When test scores shift dramatically, there may also be more disturbing explanations. Some teachers could be focusing excessively on "teaching to the test," while neglecting material that won't boost student scores. And some teachers might be cheating.

A study using data from Chicago Public Schools found unusual patterns in test scores that researchers decided could only result from cheating. Based on this evidence, they estimated that teachers or administrators cheat on standardized tests in at least five percent of elementary school classrooms.

"While the vast majority of teachers do not cheat," says Douglas Harris, author of a forthcoming book about testing. "This is such a harmful response that even a small amount of it is highly problematic." Harris and other experts say the more consequences attached to test scores, the more incentives schools and teachers have to game the system.

Another issue is that student learning is typically not the result of just one teacher's efforts. "Debates about education tend to assume, falsely, that teachers work alone with their students," Harris says. "But there are many ways in which teachers are woven together into teams and systems." Think of this common example: a student is struggling in math, so he's pulled out of his regular class two days a week and put in a remediation course.

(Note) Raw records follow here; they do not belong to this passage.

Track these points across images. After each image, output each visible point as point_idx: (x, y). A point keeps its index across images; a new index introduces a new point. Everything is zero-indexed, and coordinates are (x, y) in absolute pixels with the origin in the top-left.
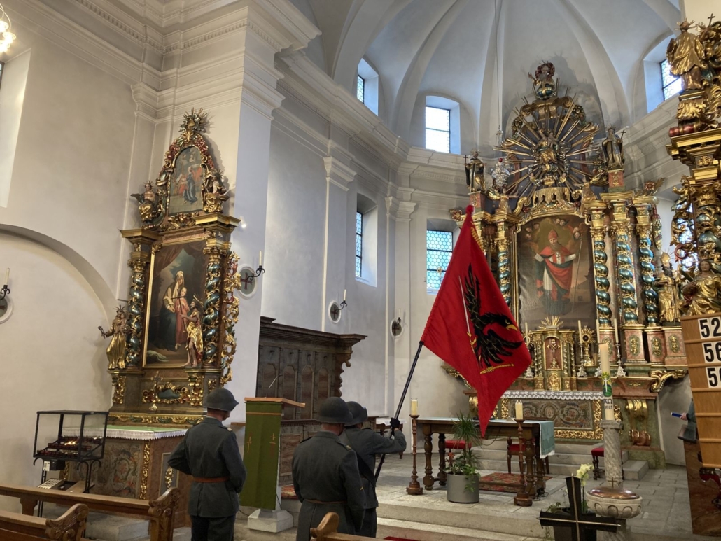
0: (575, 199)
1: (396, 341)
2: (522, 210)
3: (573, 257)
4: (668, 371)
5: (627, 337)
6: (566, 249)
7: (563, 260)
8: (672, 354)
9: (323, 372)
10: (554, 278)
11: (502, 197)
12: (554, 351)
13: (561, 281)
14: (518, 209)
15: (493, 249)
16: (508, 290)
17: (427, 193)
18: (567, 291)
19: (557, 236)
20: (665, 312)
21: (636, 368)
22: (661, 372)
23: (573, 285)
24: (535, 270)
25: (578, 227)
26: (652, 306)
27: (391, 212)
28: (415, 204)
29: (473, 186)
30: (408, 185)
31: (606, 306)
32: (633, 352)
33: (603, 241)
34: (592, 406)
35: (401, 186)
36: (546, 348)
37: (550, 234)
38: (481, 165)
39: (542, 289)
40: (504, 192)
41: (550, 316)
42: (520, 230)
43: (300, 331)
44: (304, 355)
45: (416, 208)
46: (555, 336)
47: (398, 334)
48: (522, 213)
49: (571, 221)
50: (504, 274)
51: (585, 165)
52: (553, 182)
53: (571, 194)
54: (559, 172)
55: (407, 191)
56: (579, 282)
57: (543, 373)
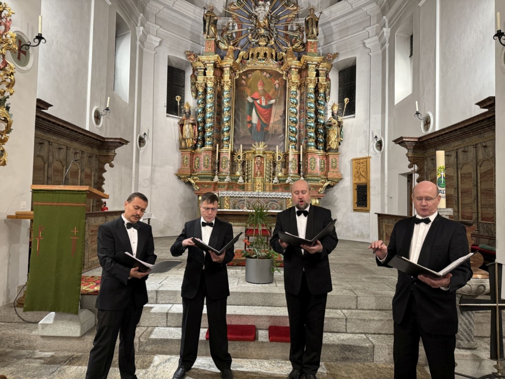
0: (279, 58)
1: (141, 152)
2: (241, 62)
3: (273, 101)
4: (328, 181)
5: (309, 158)
6: (269, 95)
7: (266, 103)
8: (332, 170)
9: (87, 170)
10: (259, 115)
11: (229, 47)
12: (259, 165)
13: (264, 118)
14: (238, 61)
15: (219, 88)
16: (229, 120)
17: (169, 33)
18: (267, 126)
19: (263, 85)
20: (332, 143)
21: (313, 178)
22: (324, 181)
23: (272, 121)
24: (247, 107)
25: (278, 80)
26: (322, 139)
27: (140, 41)
28: (160, 39)
29: (208, 34)
30: (154, 22)
31: (294, 137)
32: (311, 168)
33: (296, 92)
34: (286, 202)
35: (149, 21)
36: (254, 163)
37: (259, 83)
38: (216, 18)
39: (250, 122)
40: (231, 44)
41: (258, 142)
42: (238, 77)
43: (70, 127)
44: (71, 151)
45: (161, 43)
46: (261, 155)
47: (143, 147)
48: (241, 64)
49: (275, 75)
50: (227, 108)
51: (287, 35)
52: (265, 44)
53: (276, 54)
54: (269, 37)
55: (153, 27)
56: (276, 120)
57: (252, 180)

Who should get the credit — or the blame — for his test score at the end of the year, the regular teacher or the one who taught the remediation course?

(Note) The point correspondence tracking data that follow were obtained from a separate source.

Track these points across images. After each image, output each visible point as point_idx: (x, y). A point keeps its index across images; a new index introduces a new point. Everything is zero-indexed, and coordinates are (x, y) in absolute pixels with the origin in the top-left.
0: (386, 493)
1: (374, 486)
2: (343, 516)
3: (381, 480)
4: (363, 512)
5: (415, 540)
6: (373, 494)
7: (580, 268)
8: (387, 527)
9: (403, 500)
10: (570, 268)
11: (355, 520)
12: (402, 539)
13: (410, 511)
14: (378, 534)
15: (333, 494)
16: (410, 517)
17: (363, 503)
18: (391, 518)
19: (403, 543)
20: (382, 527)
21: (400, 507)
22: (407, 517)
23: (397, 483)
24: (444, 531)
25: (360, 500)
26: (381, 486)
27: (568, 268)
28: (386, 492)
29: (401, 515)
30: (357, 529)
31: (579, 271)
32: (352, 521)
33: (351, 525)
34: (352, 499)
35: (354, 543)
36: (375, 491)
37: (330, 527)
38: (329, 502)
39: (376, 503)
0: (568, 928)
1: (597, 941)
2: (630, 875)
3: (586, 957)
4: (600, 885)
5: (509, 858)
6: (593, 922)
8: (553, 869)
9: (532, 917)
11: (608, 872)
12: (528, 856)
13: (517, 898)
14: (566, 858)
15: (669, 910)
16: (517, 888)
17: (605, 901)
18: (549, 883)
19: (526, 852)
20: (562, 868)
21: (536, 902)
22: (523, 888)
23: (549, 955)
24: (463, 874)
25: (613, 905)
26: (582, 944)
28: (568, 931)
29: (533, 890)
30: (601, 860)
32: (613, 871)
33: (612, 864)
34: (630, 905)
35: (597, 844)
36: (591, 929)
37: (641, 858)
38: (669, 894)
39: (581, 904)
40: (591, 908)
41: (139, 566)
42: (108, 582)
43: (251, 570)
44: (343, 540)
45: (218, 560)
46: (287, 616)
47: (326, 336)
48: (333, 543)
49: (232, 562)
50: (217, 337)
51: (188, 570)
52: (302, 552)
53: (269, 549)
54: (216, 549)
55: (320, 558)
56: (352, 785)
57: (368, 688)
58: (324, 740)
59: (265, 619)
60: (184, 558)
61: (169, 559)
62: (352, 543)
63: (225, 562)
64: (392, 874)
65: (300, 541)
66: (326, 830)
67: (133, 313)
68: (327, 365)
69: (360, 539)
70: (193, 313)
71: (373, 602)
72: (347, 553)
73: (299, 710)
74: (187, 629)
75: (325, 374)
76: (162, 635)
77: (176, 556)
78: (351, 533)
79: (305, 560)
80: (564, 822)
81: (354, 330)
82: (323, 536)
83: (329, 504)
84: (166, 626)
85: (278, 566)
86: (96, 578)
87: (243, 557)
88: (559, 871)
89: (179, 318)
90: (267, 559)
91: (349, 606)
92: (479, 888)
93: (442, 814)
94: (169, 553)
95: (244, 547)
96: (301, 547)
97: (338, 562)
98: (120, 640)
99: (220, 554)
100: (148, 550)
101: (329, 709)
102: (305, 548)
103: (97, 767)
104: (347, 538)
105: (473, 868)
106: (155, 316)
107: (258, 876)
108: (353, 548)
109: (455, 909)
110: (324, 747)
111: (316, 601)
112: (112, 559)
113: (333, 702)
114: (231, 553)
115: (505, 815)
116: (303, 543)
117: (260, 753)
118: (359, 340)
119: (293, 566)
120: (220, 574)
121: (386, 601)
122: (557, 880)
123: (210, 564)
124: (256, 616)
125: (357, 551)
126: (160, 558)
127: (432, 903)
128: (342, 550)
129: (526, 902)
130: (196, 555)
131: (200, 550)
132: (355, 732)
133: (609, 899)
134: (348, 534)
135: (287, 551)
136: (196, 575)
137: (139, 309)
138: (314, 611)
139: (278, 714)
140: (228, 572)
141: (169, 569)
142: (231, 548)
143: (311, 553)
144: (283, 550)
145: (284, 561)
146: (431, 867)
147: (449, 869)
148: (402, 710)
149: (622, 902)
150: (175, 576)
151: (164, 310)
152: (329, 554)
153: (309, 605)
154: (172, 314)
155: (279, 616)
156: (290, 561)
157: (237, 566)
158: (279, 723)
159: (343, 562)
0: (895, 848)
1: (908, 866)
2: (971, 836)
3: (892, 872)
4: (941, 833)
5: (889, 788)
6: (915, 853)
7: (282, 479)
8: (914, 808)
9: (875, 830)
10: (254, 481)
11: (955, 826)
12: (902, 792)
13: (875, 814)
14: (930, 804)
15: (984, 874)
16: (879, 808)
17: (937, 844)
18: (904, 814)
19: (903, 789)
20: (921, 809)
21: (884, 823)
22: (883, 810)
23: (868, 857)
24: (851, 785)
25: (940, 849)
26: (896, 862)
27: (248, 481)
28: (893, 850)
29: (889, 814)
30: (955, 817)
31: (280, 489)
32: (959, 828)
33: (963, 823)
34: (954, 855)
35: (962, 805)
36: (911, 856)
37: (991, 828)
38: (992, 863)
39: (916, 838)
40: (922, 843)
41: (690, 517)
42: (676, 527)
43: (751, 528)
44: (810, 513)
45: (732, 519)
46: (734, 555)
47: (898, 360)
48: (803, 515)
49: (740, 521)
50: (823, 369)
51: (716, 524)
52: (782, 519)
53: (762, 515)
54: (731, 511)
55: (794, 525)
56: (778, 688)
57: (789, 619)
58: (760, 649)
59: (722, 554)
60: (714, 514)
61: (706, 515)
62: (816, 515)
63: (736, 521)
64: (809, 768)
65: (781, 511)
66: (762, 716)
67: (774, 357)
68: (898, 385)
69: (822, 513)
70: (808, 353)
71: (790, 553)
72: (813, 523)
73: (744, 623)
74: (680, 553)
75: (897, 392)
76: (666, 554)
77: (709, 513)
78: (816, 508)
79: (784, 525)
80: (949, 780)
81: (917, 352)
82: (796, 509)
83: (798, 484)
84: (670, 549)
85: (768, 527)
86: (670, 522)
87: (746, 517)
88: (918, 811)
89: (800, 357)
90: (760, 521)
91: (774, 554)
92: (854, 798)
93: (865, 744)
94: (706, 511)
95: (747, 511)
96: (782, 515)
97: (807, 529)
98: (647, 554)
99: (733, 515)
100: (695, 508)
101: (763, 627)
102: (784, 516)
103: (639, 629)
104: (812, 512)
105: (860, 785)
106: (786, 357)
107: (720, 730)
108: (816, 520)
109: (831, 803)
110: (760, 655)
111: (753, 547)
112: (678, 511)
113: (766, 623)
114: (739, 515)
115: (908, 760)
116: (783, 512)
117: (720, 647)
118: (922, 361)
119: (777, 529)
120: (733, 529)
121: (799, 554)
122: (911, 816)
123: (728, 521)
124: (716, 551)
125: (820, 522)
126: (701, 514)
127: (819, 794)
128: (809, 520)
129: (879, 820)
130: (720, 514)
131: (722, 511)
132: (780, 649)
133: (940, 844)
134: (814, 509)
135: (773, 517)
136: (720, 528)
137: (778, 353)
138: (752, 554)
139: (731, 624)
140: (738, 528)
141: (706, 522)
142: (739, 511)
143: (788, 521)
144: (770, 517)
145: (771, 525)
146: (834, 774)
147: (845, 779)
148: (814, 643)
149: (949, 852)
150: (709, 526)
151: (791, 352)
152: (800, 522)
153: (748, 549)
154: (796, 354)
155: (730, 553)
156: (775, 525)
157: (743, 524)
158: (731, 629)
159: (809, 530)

Researchers are also concerned about how school principals assign students to teachers. Evidence suggests some teachers are routinely given the students with the most learning or behavior problems. This has an impact on a teacher's ability to raise test scores.

An additional problem with generating value-added scores is they depend on having two test scores for each student. One score represents what the student knew coming into a teacher's classroom, and a later score shows what the student learned in the class. It's actually harder than it might appear to generate enough test data to evaluate all teachers this way. Only some grades and subjects are tested. Students move from school to school, where tests might be different, making comparisons impossible. In Washington, D.C., the school system possessed enough test data to generate value-added scores for only 13 percent of its teachers. In response, school officials are expanding the testing program.

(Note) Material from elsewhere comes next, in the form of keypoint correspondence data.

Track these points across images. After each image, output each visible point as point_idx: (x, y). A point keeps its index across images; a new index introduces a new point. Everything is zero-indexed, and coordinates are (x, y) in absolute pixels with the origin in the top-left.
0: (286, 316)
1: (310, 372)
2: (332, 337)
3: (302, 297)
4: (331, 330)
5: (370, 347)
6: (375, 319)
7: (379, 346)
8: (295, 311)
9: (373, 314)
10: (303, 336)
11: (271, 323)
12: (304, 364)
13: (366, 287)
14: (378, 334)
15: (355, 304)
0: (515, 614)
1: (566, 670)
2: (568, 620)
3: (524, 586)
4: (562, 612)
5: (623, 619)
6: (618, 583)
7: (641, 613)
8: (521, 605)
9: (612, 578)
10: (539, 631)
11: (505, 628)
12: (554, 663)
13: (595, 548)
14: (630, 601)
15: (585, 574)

The main issue is that student scores reveal much less about teacher effectiveness than many people would like to believe says researcher Heather Hill. A big gain in scores can indicate a teacher is doing a great job. But from there the picture gets fuzzy. Hill says there are various lessons one can draw from test scores, with varying degrees of reliability.

  • Great teachers raise their students' test scores. In other words (barring measurement error) you can't be a great teacher unless you raise test scores.
  • Teachers who fail to raise scores are not very good teachers.
  • But, you can be a poor teacher and still raise scores through a lot of review and test preparation.
  • Between the great and the mediocre, there are a lot of average teachers. They are the majority and test scores don't reveal much about them.

Hill says schools need to look beyond test scores to decide which teachers should be fired, and which teachers need help getting better. "If I were being evaluated on these systems," Hill says, "I would think this is just a sham."

Hill and other researchers say the value-added approach may be a good way to evaluate teachers in the future, but statisticians and school officials still have a ways to go to make these systems reliable.